Folha de S. Paulo


Conservadores aumentam tom de crítica ao papa Francisco

"'O papa Francisco diz que gosta de fazer bagunça'. Bem, missão cumprida", escreveu em seu blog o bispo americano Thomas Tobin, de Providence (Rhode Island), ao resumir, do seu ponto de vista, o resultado das discussões promovidas pelo pontífice sobre temas polêmicos.

Nos últimos tempos, antes mesmo do acordo EUA-Cuba mediado pelo Vaticano, manifestações como as de Tobin tornam-se cada vez mais comuns na hierarquia católica.

A maioria dos críticos ainda procura poupar a pessoa do papa, dizendo que a "bagunça" teria mais a ver com interpretações distorcidas das falas de Francisco do que com seu magistério. Mas tudo indica que "a fase de lua de mel terminou", como diz o vaticanista John Allen Jr.

"Francisco mudou um pouco o lugar das forças no interior da igreja", diz Rodrigo Coppe Caldeira, especialista da PUC-MG. "É difícil saber até que ponto as críticas se fundam em interesses como cargos ou são feitas por questões teológicas e morais."

VIRADA NO SÍNODO

As críticas cresceram em volume e veemência após o Sínodo dos Bispos, "assembleia parlamentar" católica que se reuniu em outubro.

O sínodo visa debater mudanças envolvendo estruturas familiares, como a questão dos católicos divorciados, dos que vivem em uniões sem casamento religioso ou dos fiéis que são homossexuais.

Num texto preliminar relatando os debates dos bispos, houve menções surpreendentes à necessidade de acolher os católicos gays e aos aspectos positivos das uniões não abençoadas pela igreja.

Imediatamente, porém, a reação de prelados mais conservadores, em especial os dos EUA e da África, levou à diluição desse conteúdo mais ousado, e mesmo declarações mais tímidas sobre os temas não foram aprovadas por dois terços dos bispos presentes.

Logo depois, o arcebispo Charles Chaput, da Filadélfia, afirmou que "a confusão é do Demônio" ""depois, ressaltou que não se referia a Francisco, mas à maneira como o sínodo era conduzido.

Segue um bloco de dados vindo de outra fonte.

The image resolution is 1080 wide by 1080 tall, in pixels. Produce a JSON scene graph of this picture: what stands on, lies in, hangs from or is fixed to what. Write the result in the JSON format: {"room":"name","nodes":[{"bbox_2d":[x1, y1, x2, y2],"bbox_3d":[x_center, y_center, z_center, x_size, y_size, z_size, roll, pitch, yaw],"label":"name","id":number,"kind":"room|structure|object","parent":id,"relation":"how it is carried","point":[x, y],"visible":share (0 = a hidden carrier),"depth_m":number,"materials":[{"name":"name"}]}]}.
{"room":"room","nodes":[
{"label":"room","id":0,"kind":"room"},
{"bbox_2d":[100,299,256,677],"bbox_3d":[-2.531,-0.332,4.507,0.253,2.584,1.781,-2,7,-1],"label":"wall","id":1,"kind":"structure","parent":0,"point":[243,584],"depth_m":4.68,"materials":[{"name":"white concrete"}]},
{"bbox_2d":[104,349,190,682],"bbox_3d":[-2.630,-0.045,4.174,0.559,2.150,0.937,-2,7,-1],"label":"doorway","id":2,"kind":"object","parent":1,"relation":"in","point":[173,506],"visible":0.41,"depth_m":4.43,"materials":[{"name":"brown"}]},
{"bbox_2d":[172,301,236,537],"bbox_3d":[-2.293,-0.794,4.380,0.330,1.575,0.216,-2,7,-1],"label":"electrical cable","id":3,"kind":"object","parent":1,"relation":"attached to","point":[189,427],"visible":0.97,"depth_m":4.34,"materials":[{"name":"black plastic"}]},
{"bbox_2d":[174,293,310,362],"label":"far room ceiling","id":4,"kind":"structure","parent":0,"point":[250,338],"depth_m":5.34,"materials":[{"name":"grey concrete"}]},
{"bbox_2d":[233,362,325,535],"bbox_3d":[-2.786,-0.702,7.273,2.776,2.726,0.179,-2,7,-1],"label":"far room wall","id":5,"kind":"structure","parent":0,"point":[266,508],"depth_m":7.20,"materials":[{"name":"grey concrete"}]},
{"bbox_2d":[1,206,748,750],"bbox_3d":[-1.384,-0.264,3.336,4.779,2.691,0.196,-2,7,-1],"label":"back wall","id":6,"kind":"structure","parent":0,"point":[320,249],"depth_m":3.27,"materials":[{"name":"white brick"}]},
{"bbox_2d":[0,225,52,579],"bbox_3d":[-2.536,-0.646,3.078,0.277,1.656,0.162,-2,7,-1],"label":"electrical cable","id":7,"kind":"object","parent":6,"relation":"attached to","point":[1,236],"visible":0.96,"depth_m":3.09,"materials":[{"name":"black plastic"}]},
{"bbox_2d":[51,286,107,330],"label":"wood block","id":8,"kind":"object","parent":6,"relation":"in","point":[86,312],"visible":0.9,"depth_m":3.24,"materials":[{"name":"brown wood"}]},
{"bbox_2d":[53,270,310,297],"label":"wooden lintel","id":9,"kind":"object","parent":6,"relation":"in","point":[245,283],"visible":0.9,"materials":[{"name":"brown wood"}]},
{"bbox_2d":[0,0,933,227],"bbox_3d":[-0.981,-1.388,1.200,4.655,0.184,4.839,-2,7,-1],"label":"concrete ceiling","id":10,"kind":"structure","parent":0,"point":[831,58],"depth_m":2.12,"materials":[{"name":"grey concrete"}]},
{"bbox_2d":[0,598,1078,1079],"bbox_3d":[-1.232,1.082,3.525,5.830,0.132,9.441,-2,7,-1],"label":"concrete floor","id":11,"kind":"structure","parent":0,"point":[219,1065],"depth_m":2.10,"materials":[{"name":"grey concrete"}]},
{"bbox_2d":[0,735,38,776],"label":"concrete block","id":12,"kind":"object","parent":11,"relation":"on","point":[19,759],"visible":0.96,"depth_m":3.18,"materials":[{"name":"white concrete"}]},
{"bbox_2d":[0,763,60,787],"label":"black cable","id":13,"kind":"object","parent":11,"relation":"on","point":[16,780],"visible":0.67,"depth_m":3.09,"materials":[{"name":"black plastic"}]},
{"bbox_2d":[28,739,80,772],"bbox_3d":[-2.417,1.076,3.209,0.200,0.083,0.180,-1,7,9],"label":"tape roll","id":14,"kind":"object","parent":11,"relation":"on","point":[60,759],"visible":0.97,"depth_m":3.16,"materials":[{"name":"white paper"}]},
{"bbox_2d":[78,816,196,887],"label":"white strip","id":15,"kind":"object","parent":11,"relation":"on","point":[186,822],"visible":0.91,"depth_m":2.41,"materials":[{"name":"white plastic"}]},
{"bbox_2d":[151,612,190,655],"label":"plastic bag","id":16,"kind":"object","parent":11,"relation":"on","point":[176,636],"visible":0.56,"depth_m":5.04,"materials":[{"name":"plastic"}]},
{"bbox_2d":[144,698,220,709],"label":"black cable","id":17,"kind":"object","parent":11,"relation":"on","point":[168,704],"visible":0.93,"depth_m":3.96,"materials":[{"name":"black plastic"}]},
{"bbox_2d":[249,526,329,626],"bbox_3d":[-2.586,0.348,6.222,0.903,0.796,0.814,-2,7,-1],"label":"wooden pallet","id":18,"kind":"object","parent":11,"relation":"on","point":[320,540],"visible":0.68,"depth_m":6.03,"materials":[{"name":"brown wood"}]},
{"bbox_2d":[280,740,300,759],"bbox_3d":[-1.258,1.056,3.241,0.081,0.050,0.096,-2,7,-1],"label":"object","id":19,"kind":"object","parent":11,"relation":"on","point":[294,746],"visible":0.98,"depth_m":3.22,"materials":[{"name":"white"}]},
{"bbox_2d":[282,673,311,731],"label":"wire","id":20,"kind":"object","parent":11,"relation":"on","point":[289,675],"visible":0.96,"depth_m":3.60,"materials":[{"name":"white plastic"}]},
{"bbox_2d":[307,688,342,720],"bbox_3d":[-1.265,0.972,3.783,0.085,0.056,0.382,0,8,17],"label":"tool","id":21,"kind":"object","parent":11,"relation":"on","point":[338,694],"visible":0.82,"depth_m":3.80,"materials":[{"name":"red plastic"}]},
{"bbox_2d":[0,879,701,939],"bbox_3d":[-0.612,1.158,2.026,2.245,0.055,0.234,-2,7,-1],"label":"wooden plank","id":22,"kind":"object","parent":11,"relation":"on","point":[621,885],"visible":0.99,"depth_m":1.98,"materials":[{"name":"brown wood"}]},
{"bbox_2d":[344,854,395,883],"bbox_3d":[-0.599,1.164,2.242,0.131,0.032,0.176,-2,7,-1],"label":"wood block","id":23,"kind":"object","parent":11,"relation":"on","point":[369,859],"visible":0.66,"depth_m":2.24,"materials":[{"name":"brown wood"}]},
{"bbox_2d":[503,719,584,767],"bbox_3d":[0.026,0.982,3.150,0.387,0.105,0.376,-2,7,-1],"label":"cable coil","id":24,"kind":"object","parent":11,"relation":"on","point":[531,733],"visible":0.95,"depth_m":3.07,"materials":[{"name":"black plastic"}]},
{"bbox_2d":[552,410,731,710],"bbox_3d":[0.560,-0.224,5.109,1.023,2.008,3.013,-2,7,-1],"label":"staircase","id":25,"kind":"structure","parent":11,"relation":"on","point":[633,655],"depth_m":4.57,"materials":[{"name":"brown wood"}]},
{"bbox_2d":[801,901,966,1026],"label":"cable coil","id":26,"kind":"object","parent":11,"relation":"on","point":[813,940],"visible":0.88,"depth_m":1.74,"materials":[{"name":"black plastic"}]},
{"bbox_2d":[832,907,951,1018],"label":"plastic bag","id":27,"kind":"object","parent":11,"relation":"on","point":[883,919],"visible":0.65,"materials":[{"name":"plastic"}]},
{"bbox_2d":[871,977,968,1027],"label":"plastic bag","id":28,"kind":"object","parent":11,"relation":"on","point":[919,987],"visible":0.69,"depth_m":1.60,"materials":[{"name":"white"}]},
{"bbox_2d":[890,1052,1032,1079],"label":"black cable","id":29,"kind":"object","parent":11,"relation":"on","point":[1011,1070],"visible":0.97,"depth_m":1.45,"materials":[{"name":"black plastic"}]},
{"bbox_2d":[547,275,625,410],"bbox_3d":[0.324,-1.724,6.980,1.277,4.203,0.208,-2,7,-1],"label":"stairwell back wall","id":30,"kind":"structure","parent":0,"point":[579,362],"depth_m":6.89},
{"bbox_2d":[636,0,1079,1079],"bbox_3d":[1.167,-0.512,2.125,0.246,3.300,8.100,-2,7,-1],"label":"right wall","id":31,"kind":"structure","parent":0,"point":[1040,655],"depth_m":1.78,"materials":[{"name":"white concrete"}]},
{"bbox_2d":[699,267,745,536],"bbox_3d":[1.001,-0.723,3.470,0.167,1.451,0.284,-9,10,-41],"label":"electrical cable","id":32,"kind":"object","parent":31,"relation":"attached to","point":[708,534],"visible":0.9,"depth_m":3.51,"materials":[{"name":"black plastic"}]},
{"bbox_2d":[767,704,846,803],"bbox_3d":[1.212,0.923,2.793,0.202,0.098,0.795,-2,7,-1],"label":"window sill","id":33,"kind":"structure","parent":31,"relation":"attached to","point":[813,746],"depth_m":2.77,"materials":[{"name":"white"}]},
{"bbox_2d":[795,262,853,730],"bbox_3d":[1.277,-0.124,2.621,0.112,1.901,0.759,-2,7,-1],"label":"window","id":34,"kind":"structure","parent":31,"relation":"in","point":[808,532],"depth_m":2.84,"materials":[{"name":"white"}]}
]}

E outro clérigo dos EUA, o cardeal Raymond Burke, chefe da Signatura Apostólica (Suprema Corte do Vaticano), declarou em entrevista que a igreja parecia "um barco sem leme" na esteira do sínodo.

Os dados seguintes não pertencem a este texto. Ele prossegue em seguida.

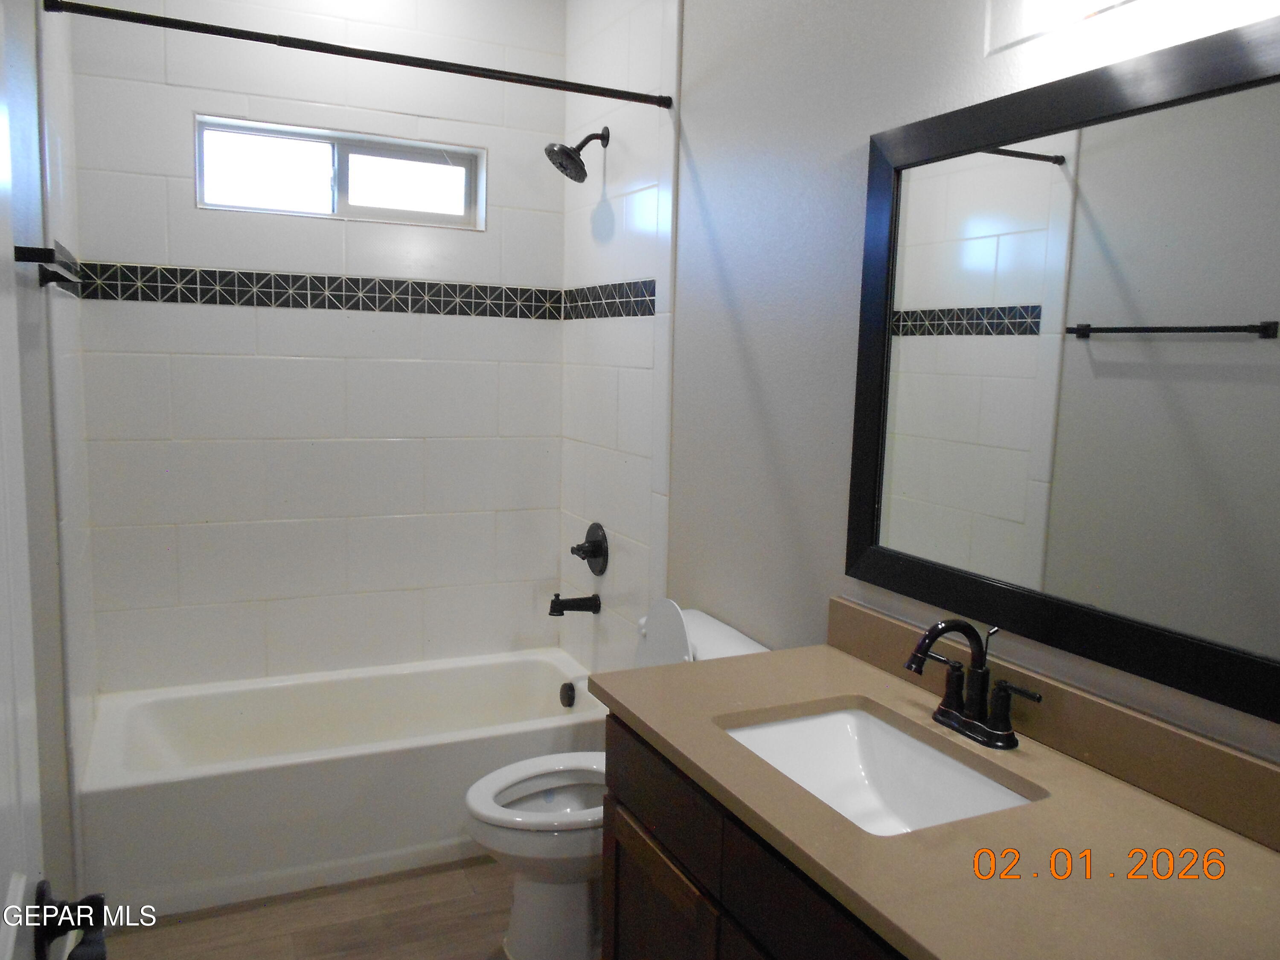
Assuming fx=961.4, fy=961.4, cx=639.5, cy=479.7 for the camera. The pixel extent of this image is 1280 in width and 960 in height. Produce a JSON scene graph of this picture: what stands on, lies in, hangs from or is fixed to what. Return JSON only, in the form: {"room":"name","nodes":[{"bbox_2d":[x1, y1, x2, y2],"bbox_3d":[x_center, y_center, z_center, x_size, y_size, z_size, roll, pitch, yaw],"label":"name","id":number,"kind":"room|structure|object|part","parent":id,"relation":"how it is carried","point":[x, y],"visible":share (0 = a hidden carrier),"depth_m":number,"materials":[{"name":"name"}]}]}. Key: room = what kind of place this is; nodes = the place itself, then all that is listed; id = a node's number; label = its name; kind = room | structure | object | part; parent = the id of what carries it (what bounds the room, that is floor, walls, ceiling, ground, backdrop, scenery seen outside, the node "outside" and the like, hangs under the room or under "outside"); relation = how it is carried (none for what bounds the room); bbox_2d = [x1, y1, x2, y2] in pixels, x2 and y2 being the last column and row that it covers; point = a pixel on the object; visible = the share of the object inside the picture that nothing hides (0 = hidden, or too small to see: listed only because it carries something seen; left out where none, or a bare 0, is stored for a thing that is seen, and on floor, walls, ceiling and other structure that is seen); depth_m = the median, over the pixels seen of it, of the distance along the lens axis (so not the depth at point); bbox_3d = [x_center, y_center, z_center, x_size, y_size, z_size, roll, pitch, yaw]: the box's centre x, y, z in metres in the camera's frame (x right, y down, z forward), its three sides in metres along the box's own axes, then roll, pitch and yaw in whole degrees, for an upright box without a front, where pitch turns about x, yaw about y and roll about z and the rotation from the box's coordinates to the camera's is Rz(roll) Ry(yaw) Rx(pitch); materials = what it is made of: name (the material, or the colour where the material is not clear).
{"room":"bathroom","nodes":[
{"label":"bathroom","id":0,"kind":"room"},
{"bbox_2d":[1,0,98,945],"bbox_3d":[-0.982,-0.110,1.305,0.135,2.722,3.291,-2,8,-25],"label":"left wall","id":1,"kind":"structure","parent":0,"point":[38,294],"depth_m":1.97,"materials":[{"name":"paint"}]},
{"bbox_2d":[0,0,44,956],"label":"door","id":2,"kind":"structure","parent":1,"relation":"in","point":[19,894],"depth_m":0.90,"materials":[{"name":"white paint"}]},
{"bbox_2d":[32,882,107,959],"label":"door handle","id":3,"kind":"object","parent":2,"relation":"attached to","point":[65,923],"visible":0.95,"depth_m":0.91,"materials":[{"name":"black metal"}]},
{"bbox_2d":[13,242,80,291],"bbox_3d":[-1.130,-0.407,1.844,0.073,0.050,0.567,-2,8,-25],"label":"towel bar","id":4,"kind":"object","parent":1,"relation":"attached to","point":[27,248],"visible":0.95,"depth_m":1.68,"materials":[{"name":"black metal"}]},
{"bbox_2d":[101,857,531,959],"bbox_3d":[-0.192,1.285,1.669,1.755,0.099,4.057,-2,8,-25],"label":"floor","id":5,"kind":"structure","parent":0,"point":[441,875],"depth_m":2.43,"materials":[{"name":"brown wood"}]},
{"bbox_2d":[71,649,607,919],"bbox_3d":[-0.841,0.864,2.990,1.501,0.361,0.746,-2,8,-25],"label":"bathtub","id":6,"kind":"object","parent":5,"relation":"on","point":[269,778],"visible":0.88,"depth_m":2.68,"materials":[{"name":"white plastic"}]},
{"bbox_2d":[558,681,576,707],"bbox_3d":[-0.245,0.721,3.234,0.045,0.083,0.078,-2,8,-25],"label":"overflow drain","id":7,"kind":"object","parent":6,"relation":"attached to","point":[568,695],"visible":0.98,"depth_m":3.22,"materials":[{"name":"black metal"}]},
{"bbox_2d":[463,600,769,959],"bbox_3d":[-0.079,0.726,2.365,0.725,0.841,0.463,-2,8,-25],"label":"toilet","id":8,"kind":"object","parent":5,"relation":"on","point":[533,899],"visible":0.46,"depth_m":2.28,"materials":[{"name":"white ceramic"}]},
{"bbox_3d":[-0.177,0.757,2.363,0.474,0.041,0.379,-2,8,-25],"label":"toilet seat","id":9,"kind":"part","parent":8,"relation":"part of","materials":[{"name":"white plastic"}]},
{"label":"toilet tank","id":10,"kind":"part","parent":8,"relation":"part of","materials":[{"name":"white ceramic"}]},
{"bbox_2d":[602,714,908,959],"bbox_3d":[0.404,0.878,1.479,0.562,0.795,1.137,-2,8,-25],"label":"vanity cabinet","id":11,"kind":"object","parent":5,"relation":"on","point":[616,918],"visible":0.28,"depth_m":1.52,"materials":[{"name":"brown wood"}]},
{"bbox_2d":[592,637,1279,959],"bbox_3d":[0.469,0.472,1.397,0.588,0.055,1.429,-2,8,-25],"label":"countertop","id":12,"kind":"structure","parent":11,"relation":"on","point":[722,665],"depth_m":1.27,"materials":[{"name":"stone"}]},
{"bbox_2d":[718,704,1041,836],"bbox_3d":[0.354,0.531,1.526,0.375,0.143,0.519,-2,8,-25],"label":"sink","id":13,"kind":"object","parent":12,"relation":"in","point":[796,724],"visible":0.57,"depth_m":1.69,"materials":[{"name":"white ceramic"}]},
{"bbox_2d":[905,619,1042,749],"bbox_3d":[0.511,0.321,1.565,0.169,0.194,0.237,-2,8,-25],"label":"faucet","id":14,"kind":"object","parent":12,"relation":"on","point":[958,625],"visible":0.99,"depth_m":1.57,"materials":[{"name":"black metal"}]},
{"bbox_2d":[66,0,569,695],"bbox_3d":[-0.992,-0.394,3.253,1.601,2.809,0.150,-2,8,-25],"label":"back wall","id":15,"kind":"structure","parent":0,"point":[192,254],"depth_m":3.15,"materials":[{"name":"white tile"}]},
{"bbox_2d":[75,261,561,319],"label":"tile border","id":16,"kind":"object","parent":15,"relation":"attached to","point":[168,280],"visible":0.92,"depth_m":3.04,"materials":[{"name":"tile"}]},
{"bbox_2d":[192,113,487,229],"bbox_3d":[-0.978,-1.001,3.195,0.918,0.281,0.092,-2,8,-25],"label":"window","id":17,"kind":"structure","parent":15,"relation":"in","point":[396,197],"depth_m":3.19,"materials":[{"name":"glass"}]},
{"bbox_3d":[-1.225,-1.001,3.165,0.445,0.244,0.057,-2,8,-25],"label":"pane","id":18,"kind":"part","parent":17,"relation":"part of","materials":[{"name":"glass"}]},
{"bbox_3d":[-0.812,-1.001,3.332,0.490,0.238,0.056,-2,8,-25],"label":"pane","id":19,"kind":"part","parent":17,"relation":"part of","materials":[{"name":"glass"}]},
{"bbox_2d":[575,0,1279,764],"bbox_3d":[0.515,-0.149,1.975,0.133,2.741,3.524,-2,8,-25],"label":"right wall","id":20,"kind":"structure","parent":0,"point":[722,232],"depth_m":2.21,"materials":[{"name":"white paint"}]},
{"bbox_2d":[42,0,668,108],"bbox_3d":[-0.590,-1.029,2.354,1.486,0.047,0.048,-2,8,-25],"label":"shower curtain rod","id":21,"kind":"object","parent":20,"relation":"attached to","point":[391,55],"visible":0.99,"depth_m":2.29,"materials":[{"name":"black metal"}]},
{"bbox_2d":[548,593,601,615],"bbox_3d":[-0.223,0.417,3.238,0.171,0.079,0.066,-2,8,-25],"label":"tub spout","id":22,"kind":"object","parent":20,"relation":"attached to","point":[552,600],"visible":0.98,"depth_m":3.22,"materials":[{"name":"black metal"}]},
{"bbox_2d":[544,125,609,183],"bbox_3d":[-0.196,-1.032,3.030,0.200,0.184,0.153,-2,8,-25],"label":"shower head","id":23,"kind":"object","parent":20,"relation":"attached to","point":[581,165],"visible":0.99,"depth_m":3.01},
{"bbox_2d":[569,521,608,576],"bbox_3d":[-0.181,0.235,3.252,0.086,0.179,0.193,-2,8,-25],"label":"shower valve","id":24,"kind":"object","parent":20,"relation":"attached to","point":[592,544],"visible":0.99,"depth_m":3.23,"materials":[{"name":"black metal"}]},
{"bbox_2d":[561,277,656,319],"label":"tile border","id":25,"kind":"object","parent":20,"relation":"attached to","point":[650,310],"visible":0.96,"depth_m":3.10,"materials":[{"name":"tile"}]},
{"bbox_2d":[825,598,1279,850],"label":"backsplash","id":26,"kind":"structure","parent":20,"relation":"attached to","point":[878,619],"depth_m":1.45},
{"bbox_2d":[842,14,1279,723],"bbox_3d":[0.690,-0.169,1.444,0.027,0.867,1.131,-2,8,-25],"label":"mirror","id":27,"kind":"object","parent":20,"relation":"attached to","point":[868,447],"visible":1,"depth_m":1.45,"materials":[{"name":"black mirror"}]},
{"bbox_2d":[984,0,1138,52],"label":"vanity light","id":28,"kind":"object","parent":20,"relation":"attached to","point":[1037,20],"visible":0.99,"depth_m":1.47,"materials":[{"name":"white"}]}
]}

Por ordem de Francisco, Burke deixou o cargo no Supremo para se tornar patrono da Ordem de Malta, responsável por trabalhos sociais.

Trata-se de um papel puramente cerimonial, e muitos analistas interpretam a medida como um golpe para a ala mais conservadora, embora a saída de Burke já estivesse decidida antes.

LINGUAGEM OUSADA

Prelados mais próximos a Francisco, porém, também sofreram reveses. Um dos coordenadores do sínodo, o italiano Bruno Forte, foi derrotado numa eleição da conferência episcopal italiana. Coincidência ou não, Forte foi o responsável pela linguagem ousada sobre homossexualidade no texto preliminar do sínodo.

Por enquanto, nada disso chega perto de prefigurar um cisma conservador. Caldeira lembra que nenhum papa das últimas décadas ficou imune a críticas. Para ele, os acenos de abertura dificilmente culminarão em ruptura drástica.